Dataset entries:
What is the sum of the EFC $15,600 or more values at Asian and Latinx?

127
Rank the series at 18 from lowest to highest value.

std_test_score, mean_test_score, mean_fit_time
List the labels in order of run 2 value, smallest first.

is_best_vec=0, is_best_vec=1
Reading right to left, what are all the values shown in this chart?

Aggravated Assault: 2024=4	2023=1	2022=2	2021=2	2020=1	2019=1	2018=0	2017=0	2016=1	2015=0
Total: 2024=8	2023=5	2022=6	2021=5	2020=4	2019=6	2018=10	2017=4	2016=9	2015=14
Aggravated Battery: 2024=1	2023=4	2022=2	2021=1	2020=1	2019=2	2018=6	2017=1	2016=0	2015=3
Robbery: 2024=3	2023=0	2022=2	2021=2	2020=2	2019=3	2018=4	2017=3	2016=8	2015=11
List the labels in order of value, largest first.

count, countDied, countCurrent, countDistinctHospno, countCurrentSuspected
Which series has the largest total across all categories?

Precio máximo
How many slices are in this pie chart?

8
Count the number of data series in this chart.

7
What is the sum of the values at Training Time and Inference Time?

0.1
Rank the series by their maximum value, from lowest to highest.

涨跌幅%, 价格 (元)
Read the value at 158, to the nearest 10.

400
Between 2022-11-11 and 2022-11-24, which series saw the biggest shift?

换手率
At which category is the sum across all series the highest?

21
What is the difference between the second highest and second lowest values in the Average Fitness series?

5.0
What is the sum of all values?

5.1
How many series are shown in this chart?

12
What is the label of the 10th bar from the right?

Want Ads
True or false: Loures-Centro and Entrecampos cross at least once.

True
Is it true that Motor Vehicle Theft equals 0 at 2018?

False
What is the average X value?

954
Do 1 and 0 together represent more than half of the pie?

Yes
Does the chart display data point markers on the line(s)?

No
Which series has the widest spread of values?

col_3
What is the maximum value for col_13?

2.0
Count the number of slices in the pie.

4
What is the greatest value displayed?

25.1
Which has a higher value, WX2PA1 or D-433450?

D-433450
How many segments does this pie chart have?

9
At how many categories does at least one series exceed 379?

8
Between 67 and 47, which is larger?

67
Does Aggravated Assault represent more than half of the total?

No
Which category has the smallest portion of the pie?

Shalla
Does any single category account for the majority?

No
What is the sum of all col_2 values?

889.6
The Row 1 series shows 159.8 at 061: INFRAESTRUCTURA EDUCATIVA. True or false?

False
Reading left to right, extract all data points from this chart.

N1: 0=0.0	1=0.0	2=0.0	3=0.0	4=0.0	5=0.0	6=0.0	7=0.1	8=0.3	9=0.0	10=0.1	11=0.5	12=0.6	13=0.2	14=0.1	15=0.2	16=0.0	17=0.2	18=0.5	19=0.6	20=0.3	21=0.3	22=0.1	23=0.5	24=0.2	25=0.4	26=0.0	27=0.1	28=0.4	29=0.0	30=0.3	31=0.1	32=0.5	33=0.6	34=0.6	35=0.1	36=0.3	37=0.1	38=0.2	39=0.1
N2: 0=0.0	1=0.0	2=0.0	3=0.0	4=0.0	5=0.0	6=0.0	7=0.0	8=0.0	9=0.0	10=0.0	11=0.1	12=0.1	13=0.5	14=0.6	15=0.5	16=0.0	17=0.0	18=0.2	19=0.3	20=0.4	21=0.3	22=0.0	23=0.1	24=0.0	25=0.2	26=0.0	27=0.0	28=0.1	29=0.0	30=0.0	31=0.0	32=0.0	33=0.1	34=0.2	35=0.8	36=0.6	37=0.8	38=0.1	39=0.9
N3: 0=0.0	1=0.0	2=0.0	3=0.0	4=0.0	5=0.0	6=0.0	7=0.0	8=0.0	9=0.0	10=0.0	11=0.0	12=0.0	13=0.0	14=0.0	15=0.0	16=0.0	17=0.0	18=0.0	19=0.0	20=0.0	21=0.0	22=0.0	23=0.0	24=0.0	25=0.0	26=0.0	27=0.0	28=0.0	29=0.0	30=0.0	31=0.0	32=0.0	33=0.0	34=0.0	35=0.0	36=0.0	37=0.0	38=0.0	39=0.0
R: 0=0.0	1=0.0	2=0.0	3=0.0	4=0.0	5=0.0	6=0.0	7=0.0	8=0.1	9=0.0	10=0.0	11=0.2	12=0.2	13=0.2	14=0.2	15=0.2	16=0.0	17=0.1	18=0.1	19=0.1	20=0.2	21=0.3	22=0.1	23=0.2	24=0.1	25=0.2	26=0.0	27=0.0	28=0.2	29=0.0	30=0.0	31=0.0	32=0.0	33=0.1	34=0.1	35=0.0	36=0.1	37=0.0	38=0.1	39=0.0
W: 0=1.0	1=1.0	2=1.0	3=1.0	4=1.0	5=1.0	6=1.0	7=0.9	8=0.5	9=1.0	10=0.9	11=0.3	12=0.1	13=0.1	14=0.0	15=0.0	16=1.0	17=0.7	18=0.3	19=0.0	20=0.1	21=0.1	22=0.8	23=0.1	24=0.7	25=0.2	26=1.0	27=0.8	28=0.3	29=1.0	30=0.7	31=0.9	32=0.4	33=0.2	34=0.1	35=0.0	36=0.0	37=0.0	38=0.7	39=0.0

Problem description:
Set out all of the records above as a single numbered list, leaving out every blank line.

Response:
1. What is the sum of the EFC $15,600 or more values at Asian and Latinx?
2. 127
3. Rank the series at 18 from lowest to highest value.
4. std_test_score, mean_test_score, mean_fit_time
5. List the labels in order of run 2 value, smallest first.
6. is_best_vec=0, is_best_vec=1
7. Reading right to left, what are all the values shown in this chart?
8. Aggravated Assault: 2024=4	2023=1	2022=2	2021=2	2020=1	2019=1	2018=0	2017=0	2016=1	2015=0
9. Total: 2024=8	2023=5	2022=6	2021=5	2020=4	2019=6	2018=10	2017=4	2016=9	2015=14
10. Aggravated Battery: 2024=1	2023=4	2022=2	2021=1	2020=1	2019=2	2018=6	2017=1	2016=0	2015=3
11. Robbery: 2024=3	2023=0	2022=2	2021=2	2020=2	2019=3	2018=4	2017=3	2016=8	2015=11
12. List the labels in order of value, largest first.
13. count, countDied, countCurrent, countDistinctHospno, countCurrentSuspected
14. Which series has the largest total across all categories?
15. Precio máximo
16. How many slices are in this pie chart?
17. 8
18. Count the number of data series in this chart.
19. 7
20. What is the sum of the values at Training Time and Inference Time?
21. 0.1
22. Rank the series by their maximum value, from lowest to highest.
23. 涨跌幅%, 价格 (元)
24. Read the value at 158, to the nearest 10.
25. 400
26. Between 2022-11-11 and 2022-11-24, which series saw the biggest shift?
27. 换手率
28. At which category is the sum across all series the highest?
29. 21
30. What is the difference between the second highest and second lowest values in the Average Fitness series?
31. 5.0
32. What is the sum of all values?
33. 5.1
34. How many series are shown in this chart?
35. 12
36. What is the label of the 10th bar from the right?
37. Want Ads
38. True or false: Loures-Centro and Entrecampos cross at least once.
39. True
40. Is it true that Motor Vehicle Theft equals 0 at 2018?
41. False
42. What is the average X value?
43. 954
44. Do 1 and 0 together represent more than half of the pie?
45. Yes
46. Does the chart display data point markers on the line(s)?
47. No
48. Which series has the widest spread of values?
49. col_3
50. What is the maximum value for col_13?
51. 2.0
52. Count the number of slices in the pie.
53. 4
54. What is the greatest value displayed?
55. 25.1
56. Which has a higher value, WX2PA1 or D-433450?
57. D-433450
58. How many segments does this pie chart have?
59. 9
60. At how many categories does at least one series exceed 379?
61. 8
62. Between 67 and 47, which is larger?
63. 67
64. Does Aggravated Assault represent more than half of the total?
65. No
66. Which category has the smallest portion of the pie?
67. Shalla
68. Does any single category account for the majority?
69. No
70. What is the sum of all col_2 values?
71. 889.6
72. The Row 1 series shows 159.8 at 061: INFRAESTRUCTURA EDUCATIVA. True or false?
73. False
74. Reading left to right, extract all data points from this chart.
75. N1: 0=0.0	1=0.0	2=0.0	3=0.0	4=0.0	5=0.0	6=0.0	7=0.1	8=0.3	9=0.0	10=0.1	11=0.5	12=0.6	13=0.2	14=0.1	15=0.2	16=0.0	17=0.2	18=0.5	19=0.6	20=0.3	21=0.3	22=0.1	23=0.5	24=0.2	25=0.4	26=0.0	27=0.1	28=0.4	29=0.0	30=0.3	31=0.1	32=0.5	33=0.6	34=0.6	35=0.1	36=0.3	37=0.1	38=0.2	39=0.1
76. N2: 0=0.0	1=0.0	2=0.0	3=0.0	4=0.0	5=0.0	6=0.0	7=0.0	8=0.0	9=0.0	10=0.0	11=0.1	12=0.1	13=0.5	14=0.6	15=0.5	16=0.0	17=0.0	18=0.2	19=0.3	20=0.4	21=0.3	22=0.0	23=0.1	24=0.0	25=0.2	26=0.0	27=0.0	28=0.1	29=0.0	30=0.0	31=0.0	32=0.0	33=0.1	34=0.2	35=0.8	36=0.6	37=0.8	38=0.1	39=0.9
77. N3: 0=0.0	1=0.0	2=0.0	3=0.0	4=0.0	5=0.0	6=0.0	7=0.0	8=0.0	9=0.0	10=0.0	11=0.0	12=0.0	13=0.0	14=0.0	15=0.0	16=0.0	17=0.0	18=0.0	19=0.0	20=0.0	21=0.0	22=0.0	23=0.0	24=0.0	25=0.0	26=0.0	27=0.0	28=0.0	29=0.0	30=0.0	31=0.0	32=0.0	33=0.0	34=0.0	35=0.0	36=0.0	37=0.0	38=0.0	39=0.0
78. R: 0=0.0	1=0.0	2=0.0	3=0.0	4=0.0	5=0.0	6=0.0	7=0.0	8=0.1	9=0.0	10=0.0	11=0.2	12=0.2	13=0.2	14=0.2	15=0.2	16=0.0	17=0.1	18=0.1	19=0.1	20=0.2	21=0.3	22=0.1	23=0.2	24=0.1	25=0.2	26=0.0	27=0.0	28=0.2	29=0.0	30=0.0	31=0.0	32=0.0	33=0.1	34=0.1	35=0.0	36=0.1	37=0.0	38=0.1	39=0.0
79. W: 0=1.0	1=1.0	2=1.0	3=1.0	4=1.0	5=1.0	6=1.0	7=0.9	8=0.5	9=1.0	10=0.9	11=0.3	12=0.1	13=0.1	14=0.0	15=0.0	16=1.0	17=0.7	18=0.3	19=0.0	20=0.1	21=0.1	22=0.8	23=0.1	24=0.7	25=0.2	26=1.0	27=0.8	28=0.3	29=1.0	30=0.7	31=0.9	32=0.4	33=0.2	34=0.1	35=0.0	36=0.0	37=0.0	38=0.7	39=0.0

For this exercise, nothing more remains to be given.